* AIM OF THE EXERCISE *
Set out exactly, line by line, the stretch of data below that begins at the line containing "X009180Y003680D03*" and ends at the line containing "X014180Y010180D03*", with both ends kept.

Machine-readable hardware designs
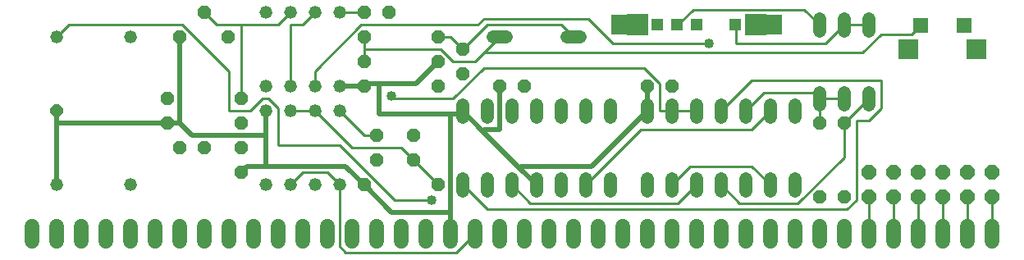
<source format=gtl>
G75*
%MOIN*%
%OFA0B0*%
%FSLAX24Y24*%
%IPPOS*%
%LPD*%
%AMOC8*
5,1,8,0,0,1.08239X$1,22.5*
%
%ADD10OC8,0.0520*%
%ADD11C,0.0520*%
%ADD12C,0.0520*%
%ADD13OC8,0.0600*%
%ADD14C,0.0600*%
%ADD15R,0.0515X0.0515*%
%ADD16R,0.0900X0.0900*%
%ADD17R,0.0825X0.0825*%
%ADD18R,0.0600X0.0600*%
%ADD19OC8,0.0515*%
%ADD20C,0.0100*%
%ADD21C,0.0200*%
%ADD22C,0.0400*%
D10*
X009180Y003680D03*
X009180Y004680D03*
X007680Y004680D03*
X006680Y004680D03*
X006180Y005680D03*
X009180Y005680D03*
X009180Y006680D03*
X006180Y006680D03*
X014180Y007180D03*
X017180Y007180D03*
X018180Y007680D03*
X017180Y008180D03*
X018180Y008680D03*
X017180Y009180D03*
X014180Y009180D03*
X014180Y008180D03*
X008670Y009180D03*
X006690Y009180D03*
X007680Y010180D03*
X014180Y010180D03*
X015180Y010180D03*
X019680Y007180D03*
X020680Y007180D03*
X025680Y007180D03*
X026680Y007180D03*
X032680Y005680D03*
X033680Y005680D03*
X033680Y002680D03*
X032680Y002680D03*
X017180Y003180D03*
X014180Y003180D03*
X014680Y004180D03*
X016180Y004180D03*
X016180Y005180D03*
X014680Y005180D03*
D11*
X018180Y005920D02*
X018180Y006440D01*
X019180Y006440D02*
X019180Y005920D01*
X020180Y005920D02*
X020180Y006440D01*
X021180Y006440D02*
X021180Y005920D01*
X022180Y005920D02*
X022180Y006440D01*
X023180Y006440D02*
X023180Y005920D01*
X024180Y005920D02*
X024180Y006440D01*
X025680Y006440D02*
X025680Y005920D01*
X026680Y005920D02*
X026680Y006440D01*
X027680Y006440D02*
X027680Y005920D01*
X028680Y005920D02*
X028680Y006440D01*
X029680Y006440D02*
X029680Y005920D01*
X030680Y005920D02*
X030680Y006440D01*
X031680Y006440D02*
X031680Y005920D01*
X032680Y006420D02*
X032680Y006940D01*
X033680Y006940D02*
X033680Y006420D01*
X034680Y006420D02*
X034680Y006940D01*
X034680Y009420D02*
X034680Y009940D01*
X033680Y009940D02*
X033680Y009420D01*
X032680Y009420D02*
X032680Y009940D01*
X022940Y009180D02*
X022420Y009180D01*
X019940Y009180D02*
X019420Y009180D01*
X019180Y003440D02*
X019180Y002920D01*
X018180Y002920D02*
X018180Y003440D01*
X020180Y003440D02*
X020180Y002920D01*
X021180Y002920D02*
X021180Y003440D01*
X022180Y003440D02*
X022180Y002920D01*
X023180Y002920D02*
X023180Y003440D01*
X024180Y003440D02*
X024180Y002920D01*
X025680Y002920D02*
X025680Y003440D01*
X026680Y003440D02*
X026680Y002920D01*
X027680Y002920D02*
X027680Y003440D01*
X028680Y003440D02*
X028680Y002920D01*
X029680Y002920D02*
X029680Y003440D01*
X030680Y003440D02*
X030680Y002920D01*
X031680Y002920D02*
X031680Y003440D01*
D12*
X013180Y003180D03*
X012180Y003180D03*
X011180Y003180D03*
X010180Y003180D03*
X004680Y003180D03*
X001680Y003180D03*
X010180Y006180D03*
X011180Y006180D03*
X012180Y006180D03*
X013180Y006180D03*
X013180Y007180D03*
X012180Y007180D03*
X011180Y007180D03*
X010180Y007180D03*
X004680Y009180D03*
X001680Y009180D03*
X010180Y010180D03*
X011180Y010180D03*
X012180Y010180D03*
X013180Y010180D03*
D13*
X034680Y003680D03*
X035680Y003680D03*
X036680Y003680D03*
X037680Y003680D03*
X038680Y003680D03*
X039680Y003680D03*
X039680Y002680D03*
X038680Y002680D03*
X037680Y002680D03*
X036680Y002680D03*
X035680Y002680D03*
X034680Y002680D03*
D14*
X000680Y001480D02*
X000680Y000880D01*
X001680Y000880D02*
X001680Y001480D01*
X002680Y001480D02*
X002680Y000880D01*
X003680Y000880D02*
X003680Y001480D01*
X004680Y001480D02*
X004680Y000880D01*
X005680Y000880D02*
X005680Y001480D01*
X006680Y001480D02*
X006680Y000880D01*
X007680Y000880D02*
X007680Y001480D01*
X008680Y001480D02*
X008680Y000880D01*
X009680Y000880D02*
X009680Y001480D01*
X010680Y001480D02*
X010680Y000880D01*
X011680Y000880D02*
X011680Y001480D01*
X012680Y001480D02*
X012680Y000880D01*
X013680Y000880D02*
X013680Y001480D01*
X014680Y001480D02*
X014680Y000880D01*
X015680Y000880D02*
X015680Y001480D01*
X016680Y001480D02*
X016680Y000880D01*
X017680Y000880D02*
X017680Y001480D01*
X018680Y001480D02*
X018680Y000880D01*
X019680Y000880D02*
X019680Y001480D01*
X020680Y001480D02*
X020680Y000880D01*
X021680Y000880D02*
X021680Y001480D01*
X022680Y001480D02*
X022680Y000880D01*
X023680Y000880D02*
X023680Y001480D01*
X024680Y001480D02*
X024680Y000880D01*
X025680Y000880D02*
X025680Y001480D01*
X026680Y001480D02*
X026680Y000880D01*
X027680Y000880D02*
X027680Y001480D01*
X028680Y001480D02*
X028680Y000880D01*
X029680Y000880D02*
X029680Y001480D01*
X030680Y001480D02*
X030680Y000880D01*
X031680Y000880D02*
X031680Y001480D01*
X032680Y001480D02*
X032680Y000880D01*
X033680Y000880D02*
X033680Y001480D01*
X034680Y001480D02*
X034680Y000880D01*
X035680Y000880D02*
X035680Y001480D01*
X036680Y001480D02*
X036680Y000880D01*
X037680Y000880D02*
X037680Y001480D01*
X038680Y001480D02*
X038680Y000880D01*
X039680Y000880D02*
X039680Y001480D01*
D15*
X029250Y009680D03*
X027680Y009680D03*
X026890Y009680D03*
X026100Y009680D03*
D16*
X025280Y009680D03*
X030080Y009680D03*
D17*
X030750Y009680D03*
X036300Y008690D03*
X039060Y008690D03*
X024610Y009680D03*
D18*
X036795Y009670D03*
X038565Y009670D03*
D19*
X001680Y006180D03*
D20*
X006805Y009680D02*
X008680Y007805D01*
X008680Y006180D01*
X009555Y006180D01*
X010055Y006680D01*
X010305Y006680D01*
X010680Y006305D01*
X010680Y004805D01*
X013180Y004805D01*
X015430Y002555D01*
X016930Y002555D01*
X017180Y003180D02*
X016180Y004180D01*
X015680Y004680D01*
X013680Y004680D01*
X012180Y006180D01*
X011180Y006180D01*
X013180Y006180D02*
X014180Y005180D01*
X014680Y005180D01*
X012680Y003680D02*
X011680Y003680D01*
X011180Y003180D01*
X012680Y003680D02*
X013180Y003180D01*
X013180Y000680D01*
X013430Y000430D01*
X017930Y000430D01*
X018680Y001180D01*
X019180Y002180D02*
X033805Y002180D01*
X034180Y002555D01*
X034180Y005805D01*
X034680Y005805D01*
X035180Y006305D01*
X035180Y007430D01*
X029930Y007430D01*
X028680Y006180D01*
X029680Y006180D02*
X030430Y006930D01*
X032430Y006930D01*
X032680Y006680D01*
X033680Y006680D01*
X033680Y005680D02*
X034680Y006680D01*
X032680Y006680D02*
X032680Y005680D01*
X033680Y005680D02*
X033680Y004305D01*
X031805Y002430D01*
X029430Y002430D01*
X028680Y003180D01*
X027680Y003180D02*
X026930Y002430D01*
X020930Y002430D01*
X020180Y003180D01*
X019180Y002180D02*
X018180Y003180D01*
X023180Y003180D02*
X025430Y005430D01*
X029930Y005430D01*
X030680Y006180D01*
X027680Y006180D02*
X026680Y006180D01*
X026180Y006180D01*
X026180Y007305D01*
X025555Y007930D01*
X019055Y007930D01*
X017805Y006680D01*
X015430Y006680D01*
X015305Y006805D01*
X012180Y007180D02*
X012180Y007805D01*
X014055Y009680D01*
X018805Y009680D01*
X019055Y009930D01*
X023305Y009930D01*
X024305Y008930D01*
X028180Y008930D01*
X029305Y008930D02*
X032930Y008930D01*
X033680Y009680D01*
X034680Y009680D01*
X035180Y009305D02*
X034430Y008555D01*
X019055Y008555D01*
X019680Y009180D01*
X019180Y009680D02*
X018180Y008680D01*
X017680Y009180D01*
X017180Y009180D01*
X017305Y008680D02*
X014180Y008680D01*
X014180Y008180D01*
X014180Y008680D02*
X014180Y009180D01*
X012180Y010180D02*
X011680Y009680D01*
X011180Y009680D01*
X011180Y007180D01*
X009180Y006680D02*
X009180Y009680D01*
X008180Y009680D01*
X007680Y010180D01*
X006805Y009680D02*
X002180Y009680D01*
X001680Y009180D01*
X009180Y009680D02*
X010680Y009680D01*
X011180Y010180D01*
X013180Y010180D02*
X014180Y010180D01*
X019180Y009680D02*
X022180Y009680D01*
X022680Y009180D01*
X019055Y008555D02*
X018680Y008180D01*
X017805Y008180D01*
X017305Y008680D01*
X026890Y009680D02*
X026930Y009680D01*
X027555Y010305D01*
X032055Y010305D01*
X032680Y009680D01*
X035180Y009305D02*
X036430Y009305D01*
X036795Y009670D01*
X029305Y009680D02*
X029305Y008930D01*
X029305Y009680D02*
X029250Y009680D01*
X029930Y003930D02*
X027430Y003930D01*
X026680Y003180D01*
X029930Y003930D02*
X030680Y003180D01*
X034680Y002680D02*
X034680Y001180D01*
X035680Y001180D02*
X035680Y002680D01*
X036680Y002680D02*
X036680Y001180D01*
X037680Y001180D02*
X037680Y002680D01*
X038680Y002680D02*
X038680Y001180D01*
X039680Y001180D02*
X039680Y002680D01*
D21*
X025680Y006180D02*
X023430Y003930D01*
X020555Y003930D01*
X020493Y003868D01*
X021180Y003180D01*
X020493Y003868D02*
X018993Y005368D01*
X019055Y005430D01*
X019680Y005430D01*
X019680Y007180D01*
X018180Y006180D02*
X018180Y006055D01*
X017680Y006055D01*
X014805Y006055D01*
X014805Y007305D01*
X016305Y007305D01*
X017180Y008180D01*
X014805Y007305D02*
X014305Y007305D01*
X014180Y007180D01*
X013180Y007180D01*
X010180Y006180D02*
X010180Y005180D01*
X007180Y005180D01*
X006680Y005680D01*
X006180Y005680D01*
X001680Y005680D01*
X001680Y006180D01*
X001680Y005680D02*
X001680Y003180D01*
X009180Y003680D02*
X009430Y003930D01*
X010180Y003930D01*
X010180Y005180D01*
X006680Y005680D02*
X006680Y009180D01*
X006690Y009180D01*
X017680Y006055D02*
X017680Y002055D01*
X015305Y002055D01*
X014180Y003180D01*
X013430Y003930D01*
X010180Y003930D01*
X017680Y002055D02*
X017680Y001180D01*
X018993Y005368D02*
X018180Y006180D01*
X025680Y006180D02*
X025680Y007180D01*
D22*
X028180Y008930D03*
X015305Y006805D03*
X016930Y002555D03*
M02*

</source>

* EXPECTED ANSWER *
X009180Y003680D03*
X009180Y004680D03*
X007680Y004680D03*
X006680Y004680D03*
X006180Y005680D03*
X009180Y005680D03*
X009180Y006680D03*
X006180Y006680D03*
X014180Y007180D03*
X017180Y007180D03*
X018180Y007680D03*
X017180Y008180D03*
X018180Y008680D03*
X017180Y009180D03*
X014180Y009180D03*
X014180Y008180D03*
X008670Y009180D03*
X006690Y009180D03*
X007680Y010180D03*
X014180Y010180D03*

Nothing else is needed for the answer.